As far as I know the language behind CoWare's Processor Designer is LISA
. On Coware's website it says:


"The key to Processor Designer's automation is its Language for
Instruction Set Architectures, LISA 2.0. In contrast to SystemC, which
has been developed for efficient specification of systems, LISA 2.0 is
a processor description language that incorporates all necessary
processor-specific components such as register files, pipelines, pins,
memory and caches, and instructions. "


> CoWare's tools are good, and they have other tools aimed at ASICs in
> general. There are plenty of others out there as well. Generally
> they add a graphical development environment (Eclipse based in many
> cases, including CoWare) and libraries of pre-packaged IP models
> (bus protocols, common peripherals, transactors). However the
> underlying functionality of SystemC may be sufficient for your
> purposes.


I'm not quite sure how SystemC might help the original poster in
constructing the compiler targeting arbitrary bit-width integers.


Cheers,


        Bjoern








>> ihusar@fit.vutbr.cz wrote:
>>> Hello everyone,
>>>
>>> I am working on a project, where we are trying to make a development
>>> environment for new ASIP processor design. This project, among other
>>> parts, contains compiler and simulator generator.

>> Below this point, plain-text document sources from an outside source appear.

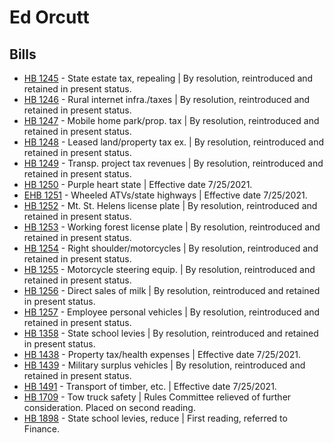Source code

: # Ed Orcutt
## Bills
* [HB 1245](/bill/2021-22/hb/1245/) - State estate tax, repealing | By resolution, reintroduced and retained in present status.
* [HB 1246](/bill/2021-22/hb/1246/) - Rural internet infra./taxes | By resolution, reintroduced and retained in present status.
* [HB 1247](/bill/2021-22/hb/1247/) - Mobile home park/prop. tax | By resolution, reintroduced and retained in present status.
* [HB 1248](/bill/2021-22/hb/1248/) - Leased land/property tax ex. | By resolution, reintroduced and retained in present status.
* [HB 1249](/bill/2021-22/hb/1249/) - Transp. project tax revenues | By resolution, reintroduced and retained in present status.
* [HB 1250](/bill/2021-22/hb/1250/) - Purple heart state | Effective date 7/25/2021.
* [EHB 1251](/bill/2021-22/ehb/1251/) - Wheeled ATVs/state highways | Effective date 7/25/2021.
* [HB 1252](/bill/2021-22/hb/1252/) - Mt. St. Helens license plate | By resolution, reintroduced and retained in present status.
* [HB 1253](/bill/2021-22/hb/1253/) - Working forest license plate | By resolution, reintroduced and retained in present status.
* [HB 1254](/bill/2021-22/hb/1254/) - Right shoulder/motorcycles | By resolution, reintroduced and retained in present status.
* [HB 1255](/bill/2021-22/hb/1255/) - Motorcycle steering equip. | By resolution, reintroduced and retained in present status.
* [HB 1256](/bill/2021-22/hb/1256/) - Direct sales of milk | By resolution, reintroduced and retained in present status.
* [HB 1257](/bill/2021-22/hb/1257/) - Employee personal vehicles | By resolution, reintroduced and retained in present status.
* [HB 1358](/bill/2021-22/hb/1358/) - State school levies | By resolution, reintroduced and retained in present status.
* [HB 1438](/bill/2021-22/hb/1438/) - Property tax/health expenses | Effective date 7/25/2021.
* [HB 1439](/bill/2021-22/hb/1439/) - Military surplus vehicles | By resolution, reintroduced and retained in present status.
* [HB 1491](/bill/2021-22/hb/1491/) - Transport of timber, etc. | Effective date 7/25/2021.
* [HB 1709](/bill/2021-22/hb/1709/) - Tow truck safety | Rules Committee relieved of further consideration.  Placed on second reading.
* [HB 1898](/bill/2021-22/hb/1898/) - State school levies, reduce | First reading, referred to Finance.
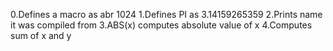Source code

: 0.Defines a macro as abr 1024
1.Defines PI as 3.14159265359
2.Prints name it was compiled from
3.ABS(x) computes absolute value of x
4.Computes sum of x and y
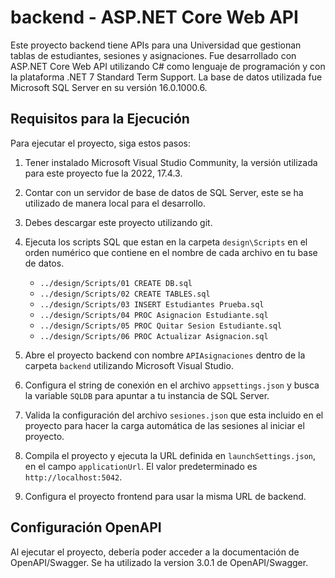 # backend - ASP.NET Core Web API

Este proyecto backend tiene APIs para una Universidad que gestionan tablas de estudiantes, sesiones y asignaciones. 
Fue desarrollado con ASP.NET Core Web API utilizando C# como lenguaje de programación y con la plataforma .NET 7 Standard Term Support.
La base de datos utilizada fue Microsoft SQL Server en su versión 16.0.1000.6.

## Requisitos para la Ejecución

Para ejecutar el proyecto, siga estos pasos:

1. Tener instalado Microsoft Visual Studio Community, la versión utilizada para este proyecto fue la 2022, 17.4.3.
2. Contar con un servidor de base de datos de SQL Server, este se ha utilizado de manera local para el desarrollo.
3. Debes descargar este proyecto utilizando git.
4. Ejecuta los scripts SQL que estan en la carpeta `design\Scripts` en el orden numérico que contiene en el nombre de cada archivo en tu base de datos.
   - `../design/Scripts/01 CREATE DB.sql`
   - `../design/Scripts/02 CREATE TABLES.sql`
   - `../design/Scripts/03 INSERT Estudiantes Prueba.sql`
   - `../design/Scripts/04 PROC Asignacion Estudiante.sql`
   - `../design/Scripts/05 PROC Quitar Sesion Estudiante.sql`
   - `../design/Scripts/06 PROC Actualizar Asignacion.sql`
   
5. Abre el proyecto backend con nombre `APIAsignaciones` dentro de la carpeta `backend` utilizando Microsoft Visual Studio.
6. Configura el string de conexión en el archivo `appsettings.json` y busca la variable `SQLDB` para apuntar a tu instancia de SQL Server.
7. Valida la configuración del archivo `sesiones.json` que esta incluido en el proyecto para hacer la carga automática de las sesiones al iniciar el proyecto.
8. Compila el proyecto y ejecuta la URL definida en `launchSettings.json`, en el campo `applicationUrl`. El valor predeterminado es `http://localhost:5042`.
9. Configura el proyecto frontend para usar la misma URL de backend.

## Configuración OpenAPI

Al ejecutar el proyecto, debería poder acceder a la documentación de OpenAPI/Swagger. 
Se ha utilizado la version 3.0.1 de OpenAPI/Swagger.

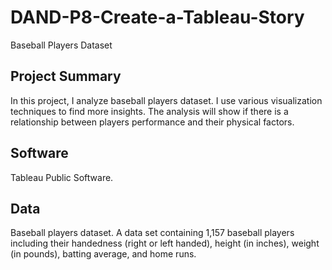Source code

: # DAND-P8-Create-a-Tableau-Story
Baseball Players Dataset

## Project Summary
In this project, I analyze baseball players dataset. I use various visualization techniques to find more insights. The analysis will show if there is a relationship between players performance and their physical factors. 

## Software
Tableau Public Software.

## Data
Baseball players dataset. A data set containing 1,157 baseball players including their handedness (right or left handed), height (in inches), weight (in pounds), batting average, and home runs.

For these two parts,
>>> I would need some C compiler, that supports arbitrary bit-width
>>> integers.
>>>
>>> For the simulator, we need to generate code that simulates registers of
>>> arbitrary bit width and for compiler generator, we would need to
>>> optimize C code that describes instruction's behavior to extract
>>> instruction selectrion rule for each instruction,
>>>
>>> Have you heard or read about such compiler? (any references would be
>>> useful)
>>>
>>> P.S.: So far, I have found Valen-C project (quite old, not made it work
>>> yet), then I tried the clang frontend (it seems that to implement
>>> support would be quite problematic but not impossible) and also I am
>>> going to try some synthetizers that generate HW from C code.